Ovviamente non è solo un problema di dimensioni, ma anche di efficienza computazionale: infatti le moderne reti neurali artificiali operano su supercomputer, mentre è ancora proibitivo utilizzare i normali desktop, per quanto potenti, considerato che sono necessari mediamente 12 giorni per «addestrare» una rete neurale composta da appena 100 mila neuroni.

Ma l’efficienza computazionale potrebbe presto aumentare. Infatti, un team internazionale composto da ricercatori delle Università di Eindhoven, Austin Texas e Derby ha sviluppato un approccio che abbatte drasticamente i tempi di apprendimento, rendendone quindi possibile l’implementazione sui normali computer.

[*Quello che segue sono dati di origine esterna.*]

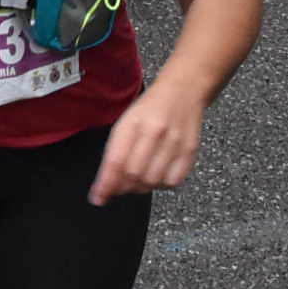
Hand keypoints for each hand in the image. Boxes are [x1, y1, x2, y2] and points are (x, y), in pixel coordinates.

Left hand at [90, 81, 204, 201]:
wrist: (183, 91)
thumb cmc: (150, 109)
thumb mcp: (127, 122)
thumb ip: (115, 152)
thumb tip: (106, 185)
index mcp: (133, 123)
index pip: (116, 161)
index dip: (105, 184)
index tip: (97, 197)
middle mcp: (155, 132)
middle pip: (134, 174)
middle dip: (122, 187)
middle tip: (118, 187)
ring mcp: (175, 142)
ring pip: (153, 181)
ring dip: (140, 188)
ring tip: (136, 181)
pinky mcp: (190, 151)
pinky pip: (173, 181)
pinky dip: (160, 185)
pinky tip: (156, 177)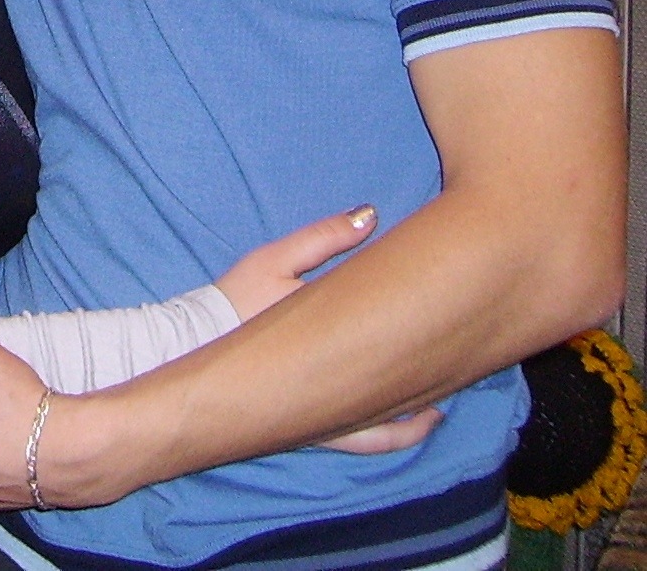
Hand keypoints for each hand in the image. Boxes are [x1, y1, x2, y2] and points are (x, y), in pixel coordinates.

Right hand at [216, 206, 441, 454]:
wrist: (192, 346)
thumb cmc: (235, 300)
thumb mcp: (275, 258)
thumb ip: (323, 238)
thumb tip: (371, 216)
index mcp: (333, 337)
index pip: (394, 326)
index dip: (431, 314)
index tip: (458, 297)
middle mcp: (336, 385)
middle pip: (403, 386)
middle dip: (438, 374)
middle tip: (467, 355)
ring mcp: (327, 416)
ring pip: (390, 428)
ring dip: (421, 414)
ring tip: (445, 400)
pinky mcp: (314, 430)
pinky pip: (367, 442)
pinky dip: (395, 434)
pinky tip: (413, 420)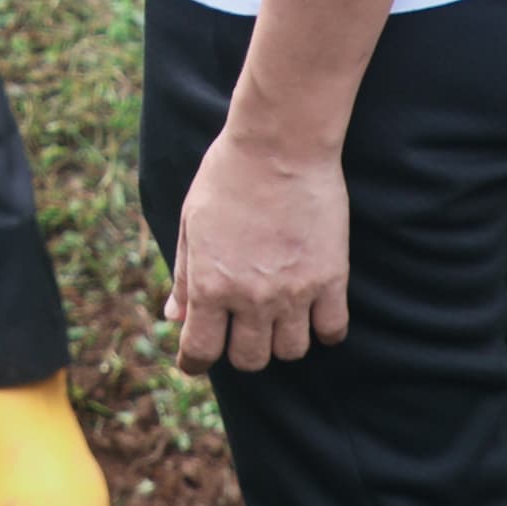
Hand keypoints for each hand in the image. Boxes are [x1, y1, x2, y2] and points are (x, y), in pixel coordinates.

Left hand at [164, 128, 349, 372]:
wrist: (280, 143)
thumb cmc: (228, 174)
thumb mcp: (191, 221)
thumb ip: (183, 274)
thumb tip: (174, 316)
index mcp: (210, 284)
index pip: (200, 351)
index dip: (194, 362)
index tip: (197, 360)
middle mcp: (251, 297)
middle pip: (250, 360)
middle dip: (241, 351)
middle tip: (243, 329)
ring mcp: (294, 291)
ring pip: (291, 351)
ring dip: (281, 341)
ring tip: (280, 317)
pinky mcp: (330, 278)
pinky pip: (332, 330)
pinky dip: (324, 330)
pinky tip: (316, 314)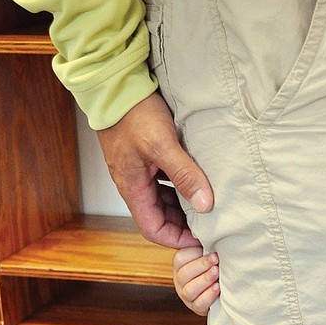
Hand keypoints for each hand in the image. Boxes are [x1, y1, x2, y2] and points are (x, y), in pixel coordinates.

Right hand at [97, 93, 213, 248]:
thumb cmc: (133, 112)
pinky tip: (196, 180)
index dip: (176, 239)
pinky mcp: (144, 158)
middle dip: (183, 225)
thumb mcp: (162, 145)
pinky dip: (179, 187)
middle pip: (159, 218)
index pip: (153, 230)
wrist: (115, 85)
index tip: (201, 239)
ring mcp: (138, 171)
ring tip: (207, 204)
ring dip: (182, 206)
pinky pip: (162, 182)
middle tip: (210, 223)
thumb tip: (205, 205)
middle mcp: (133, 184)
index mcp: (133, 188)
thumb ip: (184, 175)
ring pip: (162, 200)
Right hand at [173, 241, 219, 313]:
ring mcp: (186, 295)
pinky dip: (208, 295)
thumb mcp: (209, 254)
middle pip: (184, 274)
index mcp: (180, 264)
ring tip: (217, 272)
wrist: (224, 287)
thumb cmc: (216, 265)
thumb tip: (211, 232)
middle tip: (216, 259)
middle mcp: (180, 280)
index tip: (212, 251)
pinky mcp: (196, 308)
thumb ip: (206, 246)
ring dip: (204, 280)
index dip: (195, 254)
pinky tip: (217, 287)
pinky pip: (199, 304)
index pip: (181, 259)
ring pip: (189, 290)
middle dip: (202, 266)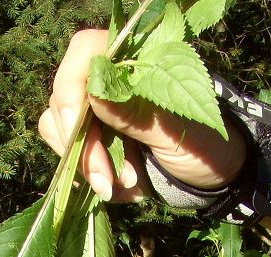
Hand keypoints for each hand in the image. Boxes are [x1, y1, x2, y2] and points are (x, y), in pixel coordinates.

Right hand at [38, 29, 247, 201]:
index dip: (72, 85)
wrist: (210, 179)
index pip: (86, 52)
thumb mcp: (174, 132)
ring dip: (85, 165)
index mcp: (138, 62)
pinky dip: (88, 177)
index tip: (76, 123)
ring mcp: (98, 112)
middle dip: (83, 146)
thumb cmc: (203, 147)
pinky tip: (117, 190)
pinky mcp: (93, 141)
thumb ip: (135, 113)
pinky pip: (70, 155)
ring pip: (61, 129)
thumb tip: (93, 92)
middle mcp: (112, 81)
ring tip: (123, 187)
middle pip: (67, 99)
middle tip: (107, 182)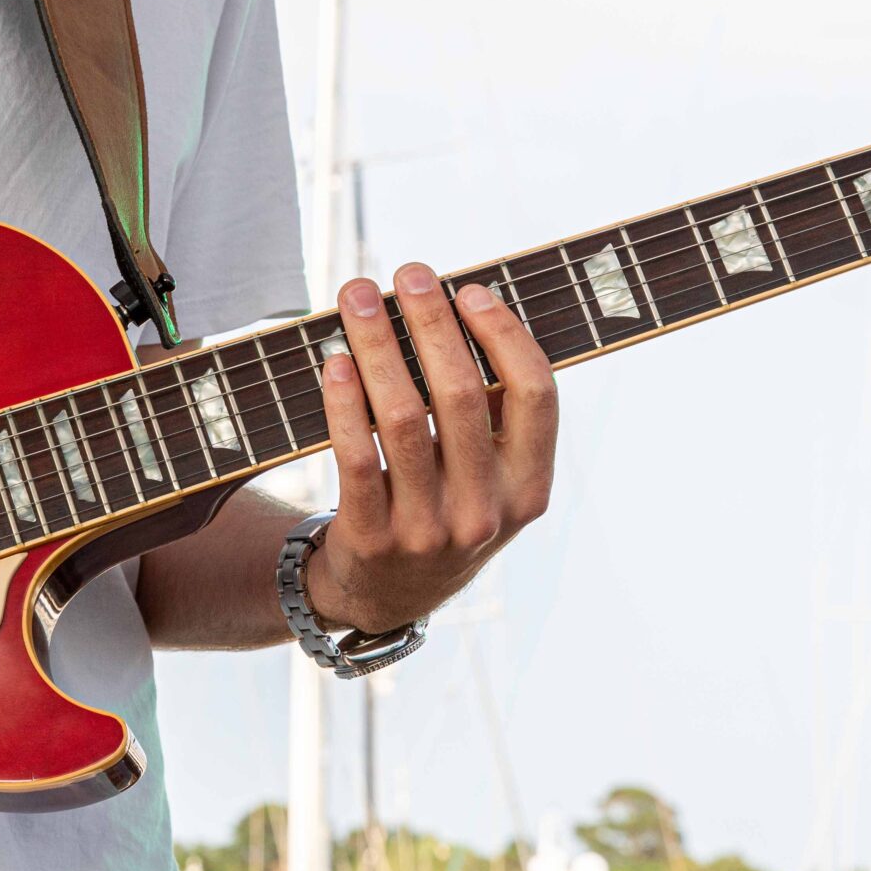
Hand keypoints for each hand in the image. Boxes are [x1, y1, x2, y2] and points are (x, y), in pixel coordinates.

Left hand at [307, 263, 558, 634]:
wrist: (388, 597)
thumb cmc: (443, 509)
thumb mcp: (491, 480)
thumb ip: (491, 415)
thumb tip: (456, 306)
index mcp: (529, 489)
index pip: (535, 395)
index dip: (504, 335)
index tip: (469, 291)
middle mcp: (486, 512)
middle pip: (462, 394)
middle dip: (431, 322)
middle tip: (407, 274)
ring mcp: (429, 530)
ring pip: (404, 418)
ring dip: (378, 346)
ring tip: (357, 297)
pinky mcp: (373, 539)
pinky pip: (357, 456)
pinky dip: (344, 403)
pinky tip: (334, 361)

La metodologia sviluppata dal team, ribattezzata Sparse Evolutionary Training, si ispira al reale funzionamento dei neuroni biologici, la cui efficienza è garantita da tre caratteristiche: le reti neuronali hanno poche connessioni (in questo senso si parla di reti «sparse»), pochi nodi e collegamenti brevi. Il principio di funzionamento della rete si ispira al fenomeno noto come synaptic shrinking: la rete nel suo stato iniziale è caratterizzata da poche connessioni, stabilite casualmente. Ad ogni step, le connessioni più deboli sono eliminate e ne vengono aggiunte altre, sempre seguendo un criterio casuale. La rete in tale maniera evolve da uno stato sparso ad un’architettura caratterizzata da pochi nodi e collegamenti relativamente brevi, aumentando enormemente la propria efficienza computazionale.

I principali risultati della ricerca sono stati pubblicati su Nature Communications.